*** PASSAGE PROVIDED Section Begins ***

Large Pages (Windows)

For ~8% faster compression, enable 2MB large pages:

cmsharp --enableLargePages   # Run once (triggers UAC), then log out/in

How It Works

flowchart TD
    A[Input Files] --> B[Profile Detection<br/>text / binary / image]
    B --> C[File Ordering<br/>group by type + extension]

    C --> D{Data Type?}

    D -->|Text| T1[Base64 Decode<br/>inline blocks → raw]
    T1 --> T2[JSON/CSV Columnar<br/>rows → columns]
    T2 --> T3[Dictionary<br/>words → short codes]

    D -->|Binary| B1[Preflate<br/>ZIP DEFLATE → raw]
    B1 --> B2[X86 BCJ Filter<br/>rel→abs addresses]

    D -->|Image| I1[JPEG DCT Extraction<br/>coefficients → stream]
    D -->|Image| I2[PNG Defilter<br/>IDAT → raw pixels]

    D -->|Optional| O1[Deduplication<br/>remove duplicate blocks]

    T3 --> E{Backend}
    B2 --> E
    I1 --> E
    I2 --> E
    O1 --> E

    E -->|Default| CM[Context Mixing<br/>7 models + neural mixer<br/>+ SSE + arithmetic coding]
    E -->|-cZ| ZS[Zstd<br/>LZ77 + Huffman/FSE]

    CM --> F[.cms Archive]
    ZS --> F

    F -.->|Optional| G1[AES-256-GCM Encryption]
    G1 -.-> G2[Reed-Solomon Recovery]
    G2 -.-> G3[ECDSA P-256 Signature]
    G3 -.-> G4[Multi-Volume Split]
Loading

The archive format (v2.0) uses .cms extension with CMSARCHIVE magic header, CRC32 per-file verification, CRC-based deduplication, solid-block compression, and metadata preservation (timestamps, permissions, symlinks, NTFS ACLs). Post-compression records (recovery, signature) are backward-compatible: older decompressors ignore them. See FORMAT.md for the full wire format specification.

*** PASSAGE PROVIDED Section Ends ***
*** SOURCE DATA Section Begins ***

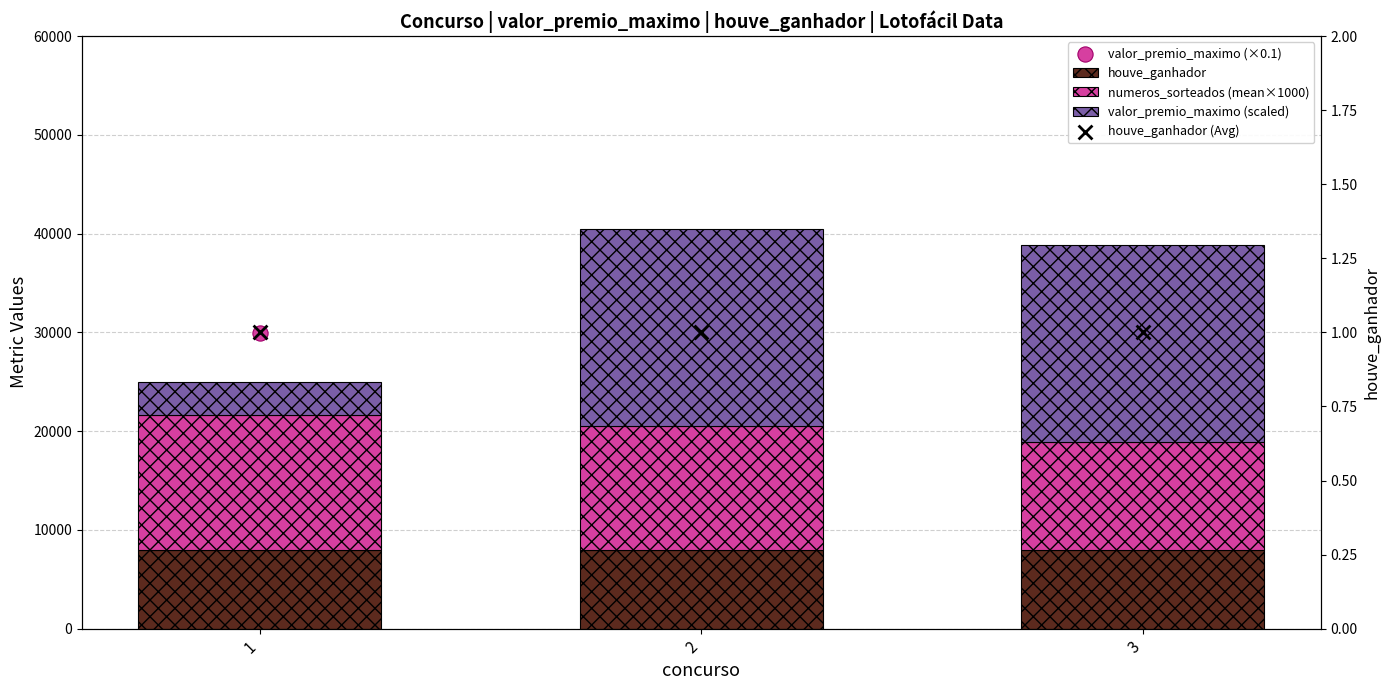

What is the total value across all series at 1?

54965.3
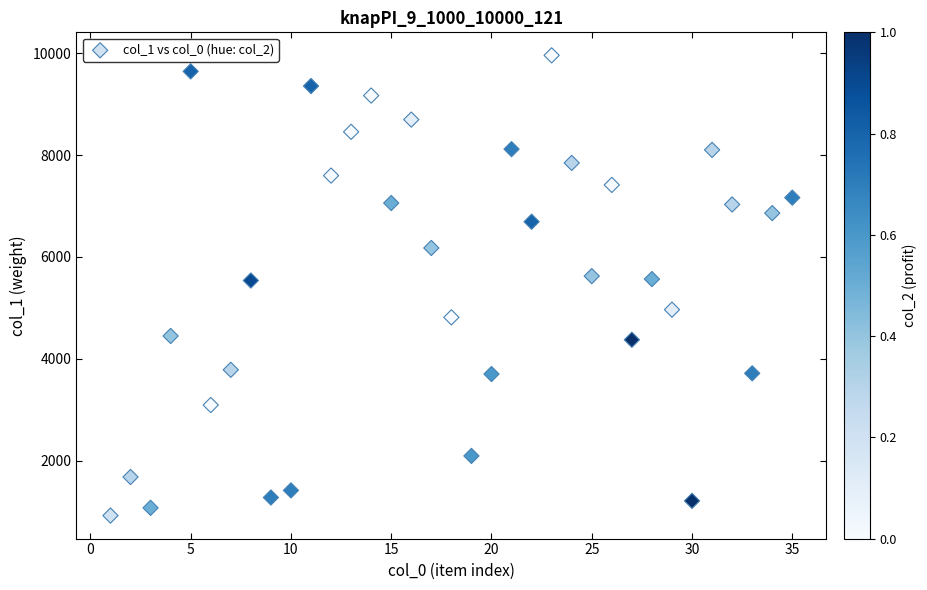

What is the range of Y values (max minus min)?

9043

*** SOURCE DATA Section Ends ***

> [TASKS]:
1) Please write down the cmsharp passage word for word, starting at "CM --> F[.cms" and ending at "wire format specification.".
2) Continue the cmsharp passage, beginning after its final sentence.
The listing is separate material and has no connection to the cmsharp passage.

> [SOLVED PROBLEMS]:
1)
CM --> F[.cms Archive]
    ZS --> F

    F -.->|Optional| G1[AES-256-GCM Encryption]
    G1 -.-> G2[Reed-Solomon Recovery]
    G2 -.-> G3[ECDSA P-256 Signature]
    G3 -.-> G4[Multi-Volume Split]
Loading

The archive format (v2.0) uses .cms extension with CMSARCHIVE magic header, CRC32 per-file verification, CRC-based deduplication, solid-block compression, and metadata preservation (timestamps, permissions, symlinks, NTFS ACLs). Post-compression records (recovery, signature) are backward-compatible: older decompressors ignore them. See FORMAT.md for the full wire format specification.

2)
Benchmarking

# AOT benchmark (3 runs on enwik8, builds AOT internally)
powershell -File bench_aot.ps1 -Runs 3 -Label TEST -HighPriority

# JIT benchmark
powershell -File bench.ps1 -Runs 3 -Label TEST

Credits

  • Mathieu Chartier - Original MCM compressor
  • Matt Mahoney - PAQ compression research and squash/stretch tables
  • Sami Runsas - NanoZip compressor (inspiration for adaptive model selection)
  • Eugene Shelwien - PPM-D implementation (mod_ppmd_v2)
  • Stephan Busch - Contributions to MCM
  • Christopher Mattern - Contributions to MCM
  • Dirk Steinke - Preflate DEFLATE reconstruction (Apache 2.0)
  • Thomas Witteborn - Reed-Solomon implementation (Witteborn.ReedSolomon, MIT license)
  • Oleg Stepanischev - ZstdSharp C# zstd port (BSD)
  • Keef Aragon - Konscious.Security.Cryptography Argon2id (MIT)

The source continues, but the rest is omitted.